I keep love (romantic love) at a distance. I put family, friendships, work, and hobbies as my top priorities. Which leaves me..well, single. This has nothing to do with the holidays, and yet everything to do with them. During the holiday season, everyone is forced to view their own lives under the microscope that they feel everyone else is already viewing. What makes me so unique? Or what makes me so afraid? My younger sister and I live together, as I have said before. We have our ups and downs, but we see life in very much the same way. We are fine with being alone (most of the time). Out of three children that my parents raised, there is only one in a relationship. From what I know of this relationship, it isn't one to envy. But that is the problem, not many of them are worth envying. I have been waiting a long time for love. So long in fact that now I am not sure it is even real. How horrible is that?
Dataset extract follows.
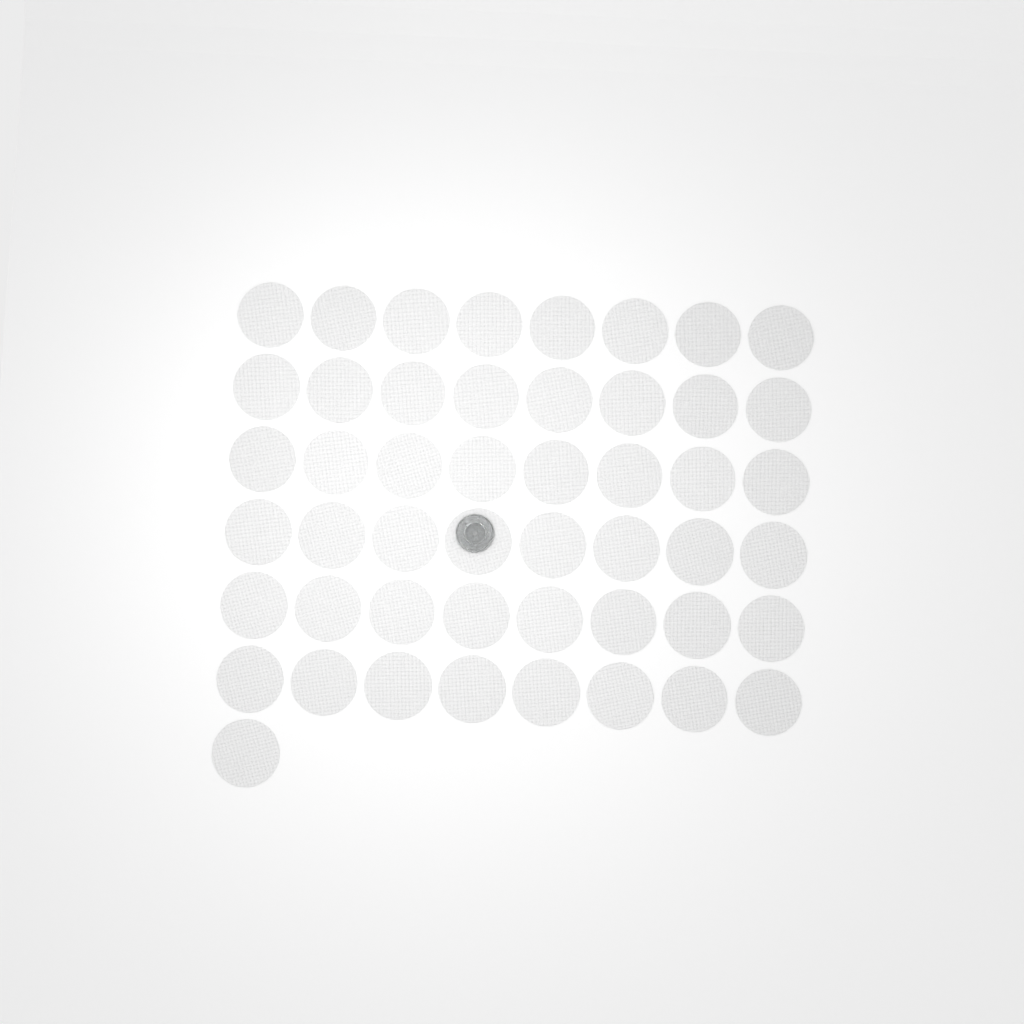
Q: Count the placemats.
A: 49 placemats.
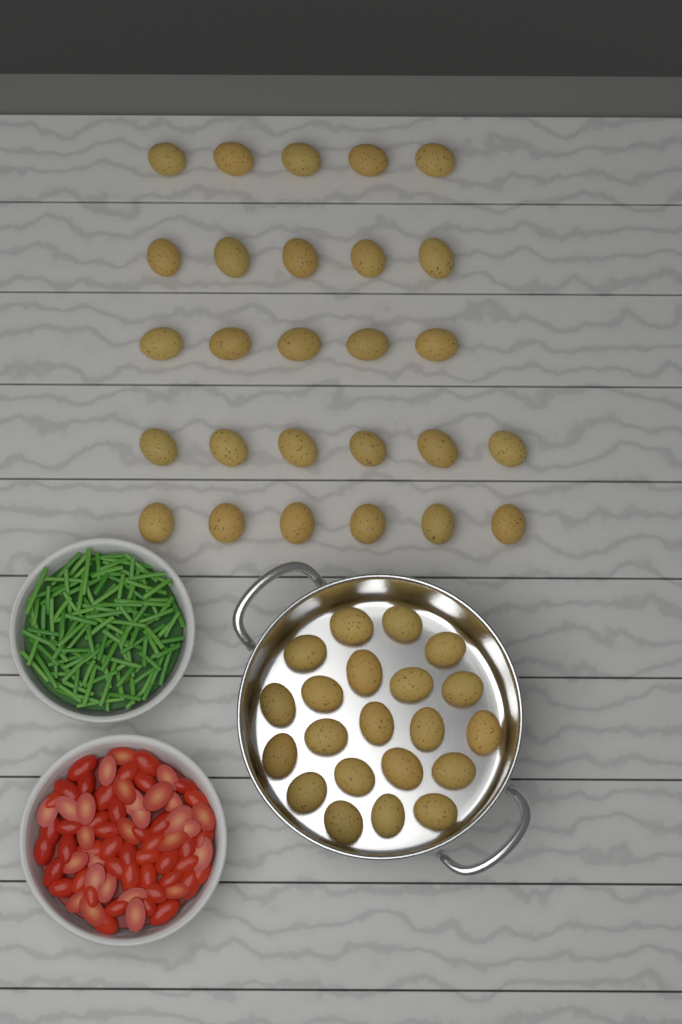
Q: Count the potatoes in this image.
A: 48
I don't want to say that I am lonely. It isn't really about that. The little time I have to myself, I quite enjoy. I'm not looking to cater to someone else's needs or worry about their likes and dislikes. I am not even a huge fan of intimacy in general. So, what is it about love? It's that empty feeling. Here I am with all this love, and I can't just use it up. It's not like extra food, energy, or money. I can't eat, run it off, or spend it. I need a direction to throw it at. For a long time, I thought this was about a baby. I thought if I had a baby, I could give it all that I had. Now, it feels different. I'm not sure why. I go through intense phases; "projects", I call them. This is an attempt to pour the love into something. They can last for months at a time. In the midst of them, I am happy, busy, almost satisfied. Eventually, the intensity wears off, I get distracted, or bored and the project is put on hold. Sometimes it stays right where I left it, unfinished and sad.
I am just coming off of one of these projects. This time I saw it to completion. But, finished or not, I am forced to return to this state of emptiness. The question is..do I find a new project or change my strategy?